MobileRead Forums - View Single Post

kevin_boone · 03-02-2009, 10:14 AM

Quote:

Originally Posted by murraypaul

Which is where being a progammer comes in handy.

I've now a utility that will scan through my library and promote PalmDoc to Text, PDF to Text, Text to Html, Html to LRF or Html to ePub, combine series intoa single LRF or ePub and dump the final files into a directory I can import into calibre to load onto the 505.
That way I can keep my books in whatever format I already have them, and get them automatically progressed up to the right end format. I would have thought you could do some of this with calibre's library functions.

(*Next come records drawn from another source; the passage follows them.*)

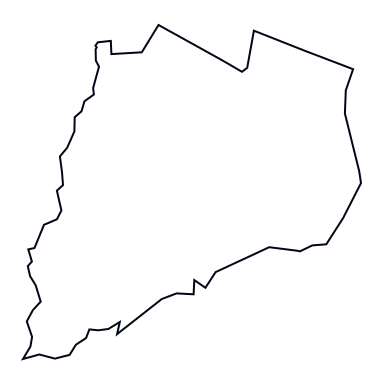 outline of Otsego, New York, United States of America
{"feature_id": "52423323B75499738856279", "entity_name": "Otsego", "entity_type": "district", "adm_level": 2, "iso_a3": "USA", "parent_name": "United States of America", "parent_adm1": "New York", "projection": "equal_earth", "projection_center": [-75.145, 42.611], "detail": "fine", "context": "isolated", "style": "outline", "palette": "ink", "viewbox_px": 384, "rotation_deg": 0, "n_neighbors": 0, "source": "geoboundaries", "source_scale": "gbopen_adm2", "svg_char_len": 907}
<svg xmlns="http://www.w3.org/2000/svg" viewBox="0 0 384 384"><path d="M110.8,40.9L97.8,42.3L95.4,45.6L96.7,47.3L95.6,49.5L95.9,60.8L99.0,66.6L93.1,88.2L93.9,94.5L84.5,101.2L81.5,111.3L74.7,117.2L74.4,131.4L67.2,147.7L59.9,156.4L62.0,172.0L63.0,185.1L56.9,190.6L61.4,210.5L56.9,219.3L44.0,224.8L34.5,248.0L28.3,249.4L31.9,261.6L27.8,266.1L30.1,276.2L35.7,285.3L40.7,301.6L32.9,310.1L26.8,321.4L32.1,336.9L30.4,346.6L23.0,359.0L39.3,354.5L54.9,358.6L69.6,354.9L75.9,344.7L86.1,338.0L89.4,329.4L98.1,330.3L108.3,329.0L119.8,322.0L117.1,334.1L161.8,299.0L176.6,293.4L193.6,294.3L194.3,280.1L205.4,287.8L215.6,272.1L269.2,247.2L297.8,250.8L299.9,251.4L312.3,245.4L326.3,244.3L343.1,218.1L361.0,183.1L359.2,171.2L344.9,113.5L345.8,90.4L353.1,69.2L308.8,52.3L303.6,50.3L253.9,30.7L247.2,67.8L242.0,71.8L221.3,59.8L158.5,25.0L141.8,52.3L111.4,54.1L110.8,40.9Z" fill="none" stroke="#020617" stroke-width="2"/></svg>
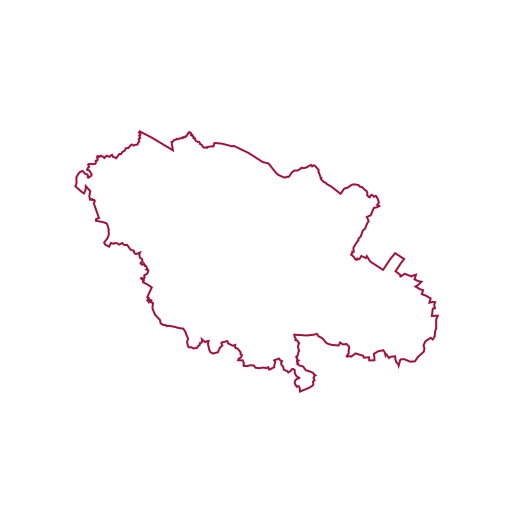 Zona Bananera, Magdalena, Colombia, rotated 120°
{"feature_id": "7082276B35550035706451", "entity_name": "Zona Bananera", "entity_type": "district", "adm_level": 2, "iso_a3": "COL", "parent_name": "Colombia", "parent_adm1": "Magdalena", "projection": "mercator", "projection_center": [-74.184, 10.797], "detail": "fine", "context": "isolated", "style": "outline", "palette": "rose", "viewbox_px": 512, "rotation_deg": 120, "n_neighbors": 0, "source": "geoboundaries", "source_scale": "gbopen_adm2", "svg_char_len": 6125}
<svg xmlns="http://www.w3.org/2000/svg" viewBox="0 0 512 512"><g transform="rotate(120 256 256)"><path d="M151.1,174.3L151.2,176.6L148.3,176.2L145.8,179.0L144.0,181.8L144.1,182.5L145.7,183.3L145.1,186.4L146.7,187.1L148.3,186.8L148.5,187.6L147.9,190.0L145.4,191.3L144.4,192.9L144.3,195.3L143.3,198.2L144.0,201.0L143.3,202.7L144.8,206.7L146.2,208.5L151.7,211.3L152.3,212.3L153.8,213.3L159.8,213.8L159.8,214.4L158.2,225.7L158.3,230.8L157.7,231.9L158.1,234.3L157.4,235.8L157.4,237.0L156.6,238.6L155.8,238.5L155.9,239.0L151.5,244.2L150.2,244.8L148.4,250.1L148.7,251.5L150.4,252.2L149.7,254.0L154.5,256.9L156.4,259.1L156.8,260.8L158.2,261.0L161.2,262.8L162.7,265.4L163.3,265.7L165.9,266.8L170.1,267.0L171.4,267.6L172.0,269.1L173.3,269.6L174.0,271.3L174.6,277.3L174.1,279.9L169.6,291.5L171.3,297.1L170.5,314.0L171.7,330.1L173.0,331.7L175.7,341.5L178.6,348.0L179.2,348.6L180.9,347.8L182.6,347.8L182.7,348.6L185.7,352.4L186.7,352.4L186.9,353.6L188.2,355.0L187.9,356.9L186.8,358.7L187.0,360.5L186.2,361.2L185.6,362.5L186.3,363.7L186.4,365.5L185.5,367.3L184.6,367.7L185.1,369.2L183.8,369.8L183.8,371.4L183.1,371.7L183.7,372.7L182.1,373.5L182.0,375.7L182.9,376.2L183.9,375.7L184.8,376.3L187.0,376.1L187.5,376.9L188.5,376.8L189.8,378.9L190.7,378.5L192.2,380.8L193.9,382.0L194.0,383.1L195.2,383.5L196.3,384.9L198.5,385.2L199.5,386.1L206.0,380.8L205.6,405.2L206.2,419.0L207.5,419.2L208.0,417.2L209.2,416.7L210.1,417.4L211.6,415.3L213.1,416.1L215.2,414.3L216.7,414.8L218.8,414.4L220.2,416.3L221.6,417.1L221.3,418.8L222.0,419.7L226.3,420.6L227.8,422.6L230.1,422.3L233.1,423.9L235.2,423.8L236.1,425.4L241.3,426.0L241.1,427.1L241.7,429.3L240.4,431.2L241.1,431.8L243.4,432.4L243.8,435.4L247.0,436.4L246.3,437.7L246.8,438.8L246.5,440.3L248.8,441.4L248.2,442.5L248.7,443.2L249.6,443.2L251.9,441.2L252.5,441.1L253.6,442.4L255.0,441.4L256.4,441.2L258.3,443.6L259.4,446.2L260.2,447.0L260.9,447.0L262.2,445.1L264.2,445.7L265.8,445.4L265.3,443.1L267.5,439.1L268.8,438.8L272.0,440.3L272.0,441.0L270.4,441.8L269.7,442.8L270.2,445.0L269.1,448.6L269.2,449.1L270.7,449.8L271.3,450.5L274.6,451.0L277.5,450.9L283.0,447.7L285.9,447.3L287.6,439.4L287.9,436.3L284.1,436.6L280.6,438.3L282.7,432.0L287.7,430.2L290.2,427.9L289.1,426.9L289.5,426.9L289.5,426.1L288.4,424.0L289.1,423.0L291.5,422.8L301.6,411.0L303.9,412.9L305.5,412.3L303.2,405.6L302.5,402.1L303.0,400.6L306.7,396.7L308.3,396.1L310.7,394.3L314.0,393.5L320.4,394.2L321.6,392.0L321.3,387.8L317.2,388.1L316.8,385.7L315.1,384.5L314.4,382.2L314.6,380.3L311.6,378.3L312.2,376.8L312.2,375.1L310.8,373.2L313.2,367.9L312.6,364.3L313.9,363.5L314.5,361.6L314.2,360.7L311.0,358.2L312.7,358.0L315.5,355.8L315.6,353.4L317.8,351.1L318.8,352.2L319.9,352.4L320.6,350.7L318.8,349.0L319.7,348.4L319.4,347.7L320.2,347.0L319.7,346.1L321.6,343.3L322.5,344.0L322.5,342.0L323.7,341.5L326.2,341.5L328.3,343.0L329.2,342.9L330.1,341.8L331.9,341.6L332.2,344.1L333.0,344.3L333.4,341.0L334.5,341.2L335.2,340.6L334.9,336.4L335.3,330.6L346.1,329.5L346.0,327.8L348.7,328.0L349.6,325.7L346.9,325.9L346.7,324.3L348.5,323.7L348.3,321.6L351.9,320.2L353.7,318.9L357.4,314.0L359.4,307.2L362.0,304.9L362.1,301.7L361.0,300.0L361.3,298.0L360.6,297.5L359.9,296.1L357.8,290.5L357.1,287.0L355.3,282.8L357.0,279.1L358.3,277.9L361.5,273.5L365.0,272.7L367.7,270.2L368.7,268.5L367.3,266.3L367.3,263.9L365.1,261.1L363.5,261.2L361.2,260.3L359.4,261.0L358.3,259.8L356.0,260.4L355.2,261.1L356.0,257.3L355.8,256.6L354.7,256.3L353.3,254.6L356.1,253.7L360.7,249.5L362.1,247.3L362.0,244.6L358.5,240.9L353.5,241.4L350.3,240.4L348.9,242.4L348.1,242.5L344.0,238.3L345.6,236.4L345.3,231.2L343.4,229.5L344.8,229.0L346.0,227.8L345.4,226.0L345.6,225.1L347.1,221.1L348.7,220.4L348.9,218.6L351.1,218.3L353.8,219.6L355.2,219.4L353.0,215.3L355.1,212.7L356.4,212.5L357.3,211.6L355.8,208.7L353.5,206.3L351.9,203.2L353.0,200.6L351.6,197.1L349.0,194.0L347.9,190.9L346.2,189.8L347.8,187.7L347.4,187.3L343.1,184.6L342.4,185.2L338.1,186.4L337.3,188.1L333.3,184.8L334.2,182.8L334.1,180.8L335.7,180.9L337.5,179.7L338.2,177.2L340.6,175.0L340.1,171.6L340.7,169.8L338.0,168.5L335.9,168.2L335.3,167.3L335.3,165.6L338.3,163.6L339.8,160.9L340.0,157.6L340.8,157.8L341.8,159.0L343.1,159.7L345.5,159.5L347.1,158.6L348.9,155.4L347.6,154.5L347.5,153.5L349.3,151.4L351.4,150.2L344.1,144.4L339.8,142.1L338.3,142.3L336.1,143.9L334.4,143.1L332.8,145.3L330.2,145.3L329.7,144.9L329.5,146.9L329.0,147.2L328.7,148.4L329.0,151.7L329.5,152.3L329.2,153.0L330.1,155.6L328.2,159.8L329.1,164.2L328.9,166.1L327.7,166.0L327.7,166.9L327.0,167.7L325.3,167.0L325.6,168.3L324.4,168.8L323.9,170.0L322.8,170.0L322.8,170.7L321.3,170.2L317.8,171.3L316.7,171.2L313.6,174.4L309.7,175.2L309.5,176.7L308.5,177.7L309.1,179.8L307.7,180.2L306.8,182.0L305.0,183.5L299.4,172.2L295.5,166.9L293.0,164.3L294.2,162.1L294.1,157.3L296.1,151.8L296.0,149.3L295.0,145.7L292.2,139.7L288.8,139.9L289.2,136.8L287.9,134.6L286.9,133.9L287.9,130.2L288.9,129.3L292.0,128.3L293.7,127.1L296.7,127.4L297.5,127.3L297.6,126.7L295.7,124.5L295.5,123.2L290.6,121.1L288.8,113.3L290.1,111.9L287.2,107.4L289.8,105.7L287.1,101.3L284.7,102.7L281.9,105.0L277.6,102.7L274.0,98.7L275.2,96.1L277.6,93.9L276.1,93.7L277.9,89.8L276.1,89.2L273.3,85.4L275.9,83.5L277.8,81.4L278.6,78.8L279.7,77.6L274.1,79.1L273.0,78.8L271.2,75.9L270.5,69.8L267.8,65.7L262.6,65.3L254.8,62.8L251.7,64.0L249.7,66.2L245.4,66.7L239.5,63.8L239.9,61.2L236.4,61.0L232.0,63.1L228.6,63.8L220.7,68.3L216.8,68.7L220.0,73.7L213.2,76.6L211.7,74.9L209.5,77.1L206.4,77.8L207.6,80.2L209.7,82.5L205.4,83.5L205.4,88.9L206.1,93.3L202.1,94.2L202.8,97.6L202.7,102.6L200.0,101.1L195.6,99.9L196.7,103.1L196.9,107.1L192.2,108.1L195.3,111.1L195.9,111.0L197.1,118.4L201.4,120.4L201.4,120.8L200.4,120.8L199.4,127.5L189.2,126.9L184.5,126.2L184.0,136.9L191.5,138.2L204.5,139.0L203.7,154.3L200.7,160.0L202.9,159.9L203.3,164.8L206.4,164.9L207.5,165.5L208.7,166.8L208.2,167.2L209.0,167.3L209.3,168.0L207.8,171.2L207.3,174.3L206.5,174.4L205.5,173.9L204.2,174.8L203.3,173.5L200.9,175.4L199.4,175.8L192.5,175.5L191.4,175.1L190.2,175.8L186.6,175.1L180.5,176.2L177.8,175.2L172.7,176.0L169.4,175.9L166.8,179.5L163.3,177.0L155.5,178.0L153.1,175.4L151.1,174.3Z" fill="none" stroke="#9f1239" stroke-width="2"/></g></svg>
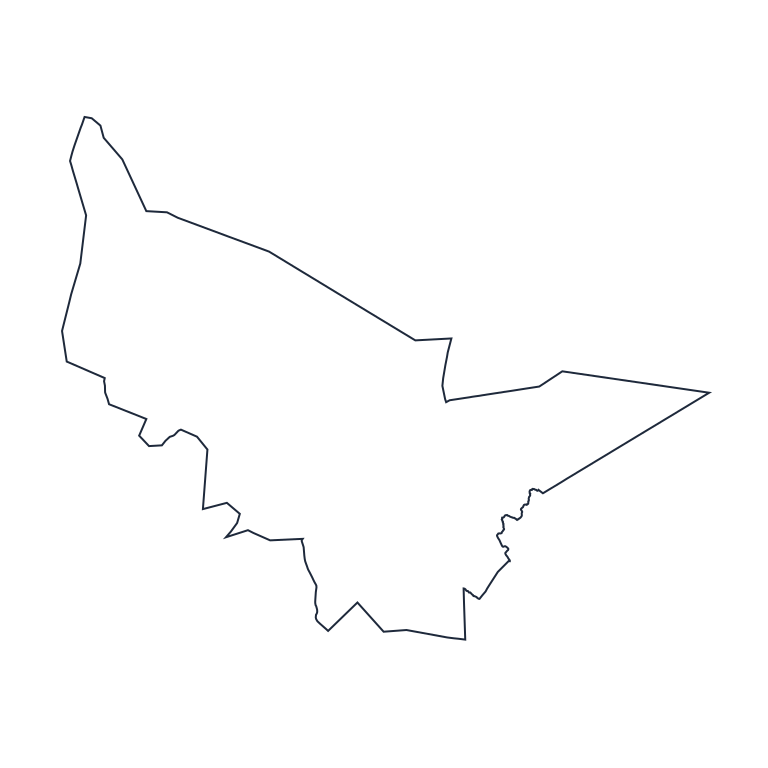 outline of Namsskogan nor, Nord-Trøndelag, Norway, rotated 273°
{"feature_id": "86288312B18361683612622", "entity_name": "Namsskogan nor", "entity_type": "district", "adm_level": 2, "iso_a3": "NOR", "parent_name": "Norway", "parent_adm1": "Nord-Trøndelag", "projection": "mercator", "projection_center": [12.823, 64.81], "detail": "fine", "context": "isolated", "style": "outline", "palette": "slate", "viewbox_px": 768, "rotation_deg": 273, "n_neighbors": 0, "source": "geoboundaries", "source_scale": "gbopen_adm2", "svg_char_len": 5761}
<svg xmlns="http://www.w3.org/2000/svg" viewBox="0 0 768 768"><g transform="rotate(273 384 384)"><path d="M222.7,234.2L230.9,255.8L228.4,261.4L221.9,278.5L225.1,310.9L223.8,310.1L223.1,310.0L222.4,310.2L218.2,311.8L216.8,312.3L210.8,313.1L208.5,313.4L205.1,314.0L202.8,314.6L200.6,315.5L197.8,316.7L195.7,317.5L194.3,318.2L191.7,319.8L187.0,322.5L184.9,323.6L182.4,325.0L180.4,326.3L179.1,327.0L177.3,327.2L172.7,326.8L165.2,326.7L162.9,326.7L161.6,326.8L159.5,327.3L158.6,327.9L156.8,328.5L155.2,329.0L153.6,329.2L152.5,329.2L151.1,328.8L150.0,328.2L148.2,328.1L147.1,328.1L145.6,328.6L143.6,329.9L142.5,331.2L140.9,333.1L136.1,339.2L134.5,341.1L164.4,368.9L136.6,396.6L139.5,419.3L134.2,460.4L133.7,467.2L133.5,471.6L133.0,478.5L169.1,475.4L184.0,474.2L184.0,474.3L184.0,474.5L183.8,475.0L183.7,475.4L183.6,475.5L183.4,475.8L183.2,476.1L182.1,476.9L181.9,477.1L181.8,477.3L181.7,477.5L181.6,477.9L181.7,478.2L181.6,478.4L181.6,478.5L181.5,478.8L181.3,479.0L180.7,479.4L180.3,479.7L180.2,479.8L180.2,480.0L180.2,480.7L180.3,480.9L180.2,481.0L180.1,481.3L179.1,482.3L178.7,482.7L178.3,483.2L178.0,483.6L177.9,483.9L177.7,484.0L177.4,484.1L177.2,484.2L177.0,484.5L176.9,484.7L177.0,484.9L177.0,485.1L176.8,485.6L176.6,486.2L176.2,487.3L176.1,487.5L175.9,487.8L175.3,488.3L175.0,488.8L174.8,489.1L174.7,489.4L174.5,489.8L174.4,490.3L174.4,490.6L178.2,493.3L182.1,496.3L185.1,497.7L189.4,500.1L202.3,507.5L213.0,517.1L213.7,517.7L213.8,517.8L213.9,518.2L213.7,518.6L213.6,518.9L213.8,519.0L214.1,518.9L214.6,518.7L214.9,518.5L214.9,518.4L215.1,518.3L216.1,517.5L216.5,517.2L217.5,516.6L217.9,516.3L218.4,515.9L219.1,515.2L219.3,515.0L220.8,514.1L221.3,514.0L221.9,514.1L222.4,514.6L223.9,515.7L224.3,516.2L224.7,516.6L225.5,516.8L226.1,516.7L226.5,516.3L226.9,515.9L227.5,515.1L227.9,514.5L228.3,513.7L228.3,513.0L228.2,512.6L227.9,512.1L227.7,511.6L227.8,511.1L228.1,510.7L228.8,510.2L230.9,509.1L231.8,508.6L233.1,508.0L234.5,507.2L235.8,506.2L236.6,505.7L237.9,505.0L238.4,504.8L238.8,504.8L239.3,505.0L239.8,505.5L240.6,505.9L240.9,506.8L240.8,507.8L240.9,508.4L241.0,508.6L241.1,508.8L241.2,509.2L241.4,509.3L241.9,509.4L242.1,509.4L242.7,509.8L243.0,510.1L243.4,510.4L244.1,510.6L244.3,510.8L244.6,511.2L245.1,511.5L245.5,511.5L245.9,511.3L246.4,511.1L247.4,510.6L247.8,510.7L247.9,510.8L248.3,510.9L248.6,510.8L249.5,510.5L249.7,510.4L250.2,510.6L250.4,510.7L250.6,510.6L251.8,509.9L252.0,510.0L252.3,510.1L252.6,510.0L253.1,509.8L253.5,509.4L253.6,509.2L253.9,509.1L254.1,509.1L254.8,509.1L255.4,509.0L255.4,508.9L255.7,509.0L255.9,509.1L256.1,509.1L256.3,508.9L256.6,508.9L256.8,509.0L256.8,509.6L256.8,509.9L256.9,510.1L257.0,510.3L257.3,510.7L257.6,510.9L257.9,511.1L258.6,511.4L259.2,511.9L259.3,512.1L259.3,512.4L259.3,512.5L259.4,512.9L259.5,513.0L259.5,513.3L259.4,513.6L259.5,513.8L259.4,513.9L259.4,514.1L259.0,514.5L258.9,514.9L258.9,515.2L258.7,515.9L258.3,516.5L258.2,516.7L258.1,516.9L257.9,517.5L257.7,518.1L257.5,518.8L257.5,519.0L257.4,519.1L257.3,519.5L257.2,519.7L257.1,520.1L257.1,520.3L257.1,520.5L257.2,520.8L257.1,521.3L257.0,521.5L256.5,522.0L256.4,522.2L256.2,522.7L256.1,522.8L256.0,523.1L255.9,523.2L255.4,523.6L255.2,524.0L255.3,524.1L255.6,524.3L255.8,524.6L255.8,524.9L255.8,525.0L256.0,525.1L256.4,525.4L256.4,525.5L256.5,525.7L256.5,525.8L256.6,526.1L257.2,526.6L257.4,527.0L257.8,527.4L258.3,527.7L258.5,527.9L258.8,528.1L259.4,528.4L259.9,528.5L260.3,528.5L261.8,528.3L262.2,528.3L262.6,528.4L263.1,528.6L263.4,528.7L263.6,528.7L264.2,528.3L264.8,528.1L265.5,527.4L265.8,527.3L266.0,527.3L266.5,527.4L266.9,527.7L267.5,528.3L267.8,528.7L268.0,528.8L268.2,529.1L268.4,529.3L269.4,529.6L269.8,529.7L270.1,529.9L270.4,530.0L270.6,530.2L270.7,530.4L270.8,530.6L271.0,531.0L271.0,532.1L270.9,532.4L270.8,532.6L270.8,532.8L271.3,532.9L271.4,533.1L271.5,533.2L271.5,533.5L271.6,533.8L271.7,534.0L272.0,534.2L272.3,534.3L273.2,534.3L273.3,534.3L274.3,534.2L274.4,534.3L274.8,534.5L275.0,534.7L275.4,534.6L275.7,534.7L276.3,534.7L276.7,534.5L277.3,534.5L277.9,534.6L278.2,534.7L278.5,534.8L278.8,534.8L279.1,535.0L279.4,535.3L279.6,535.4L280.2,535.7L280.4,535.8L280.8,535.8L281.5,535.6L282.1,535.8L282.2,535.7L282.4,535.5L282.6,535.2L282.8,535.1L283.1,535.1L283.5,535.2L284.2,535.0L284.4,535.0L284.7,535.1L285.5,535.4L285.7,535.6L285.8,535.8L285.9,536.1L285.9,536.4L285.9,536.7L285.9,537.0L286.0,537.2L286.1,537.4L286.8,537.5L287.0,537.8L287.1,538.1L286.9,538.8L287.0,539.3L286.8,539.7L286.6,540.0L286.4,540.4L286.3,540.7L286.4,540.9L286.2,541.7L285.5,542.4L285.4,542.9L285.6,543.3L285.8,543.6L286.0,543.8L286.3,543.9L283.2,548.4L283.3,548.6L287.2,554.3L295.1,566.0L296.7,568.3L298.9,571.4L392.3,709.2L406.0,561.4L389.6,539.2L386.8,525.7L383.8,511.5L382.5,505.1L382.5,504.9L381.6,501.0L381.4,499.7L380.9,497.4L380.7,496.3L379.2,489.1L378.9,487.6L378.5,485.8L378.3,484.9L378.0,483.3L377.4,480.7L377.2,479.8L376.4,475.5L375.8,472.5L375.4,470.9L375.1,469.5L374.3,465.5L373.2,460.2L371.2,450.4L369.1,447.0L372.2,445.8L385.2,442.4L392.9,442.8L406.0,444.3L414.4,445.5L418.9,446.0L433.0,448.9L429.2,413.0L455.1,364.7L471.7,333.8L492.9,294.4L510.2,262.3L522.9,221.5L539.2,169.4L544.1,158.3L544.2,137.6L594.6,110.9L615.2,91.2L627.2,87.3L634.1,78.2L635.0,71.0L627.3,68.8L624.1,67.7L606.3,62.5L599.9,60.8L595.8,59.9L590.3,58.8L589.2,59.2L586.2,60.3L580.5,62.2L567.4,66.9L563.9,68.1L536.8,77.7L488.4,74.4L457.2,66.9L449.2,65.4L420.1,59.7L389.8,66.0L375.3,104.8L372.1,104.3L367.7,105.4L361.2,105.9L360.3,106.2L354.7,108.7L349.4,110.5L336.6,148.5L319.6,142.2L309.7,152.6L311.1,165.4L315.9,168.8L320.0,172.8L321.2,175.9L322.0,177.2L322.4,177.6L325.8,180.5L326.4,181.0L326.9,181.7L327.8,183.6L321.6,200.0L309.3,211.1L249.6,209.7L257.1,233.3L246.8,246.8L237.5,244.6L228.6,238.8L222.7,234.2Z" fill="none" stroke="#1e293b" stroke-width="2"/></g></svg>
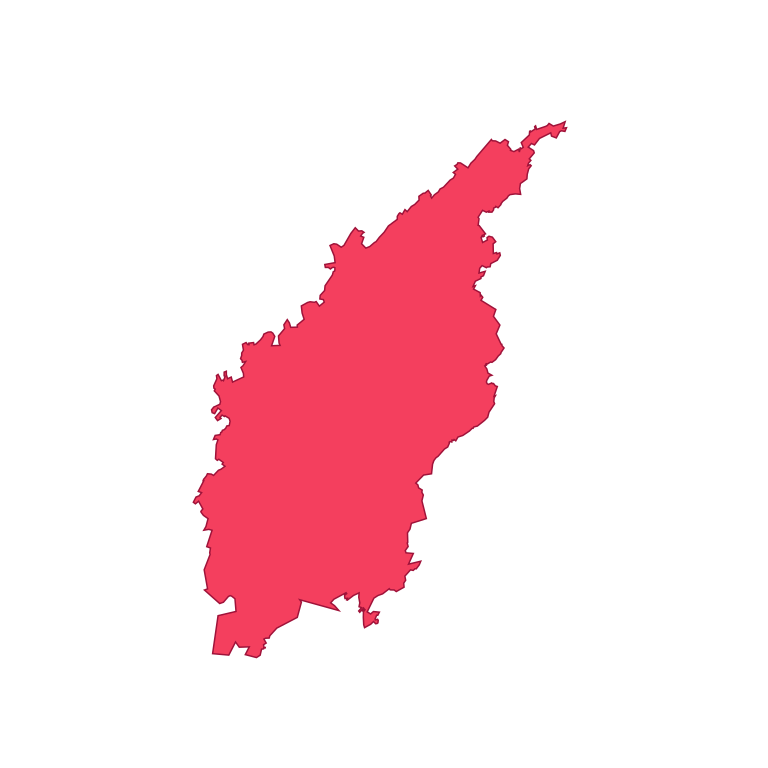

Writing a program or script that can re-flow plain text documents so that they sort of work OK on the PRS is not really a problem. Applying such a problem to a batch of files is also not a problem.

The problem -- or so it seems to me -- is that it's exceptionally difficult to implement a program or script that will re-flow text documents _well_, in a completely hands-off manner. And that's what you need to batch-convert a whole heap of stuff. Unless you're not very fussy, I suppose.

Of course, you might be lucky. You might have a heap of text documents that are all very similar in format. They might all have neat right margins, nice spacing between paragraphs, nice spacing under titles, etc. But my experience is the opposite. Browsing through a few of the text ebooks I've got on my PC I find

* Files with average 50-100 characters per line
* Files with no hard line breaks at all, except at the ends of pages
* Files where para breaks are indicated only by space indents
* Files with blank lines between text lines (like double-spacing on a typewriter)
* Files with extra white-space padding at the start of line (so you can't assume that white space at the start is a para break)
* Files with hard page feeds and page numbers embedded
* Files with other headers and footers interspersed with text
* Files with no spacing between titles and text
* Files with weird (Microsoft?) symbols where there should be quote marks and hyphens
* Purported text files that actually have HTML tags and entities in
* Files with word hyphenation hard-coded (so you can't distinguish between a dash and a word split by a hyphen)

The code I've written can cope with all these anomalies, but it can't _guess_ which ones are present in a given file. I don't know of any program that can but, if you do, I'd love to know about it. I'd love to be able to batch-process my 9,000 or so text ebooks and be sure of getting a reasonable read on the PRS for every one.

In practice, my experience is that, even with software, I have to manually inspect and tweak pretty much every text document I want to put on the reader.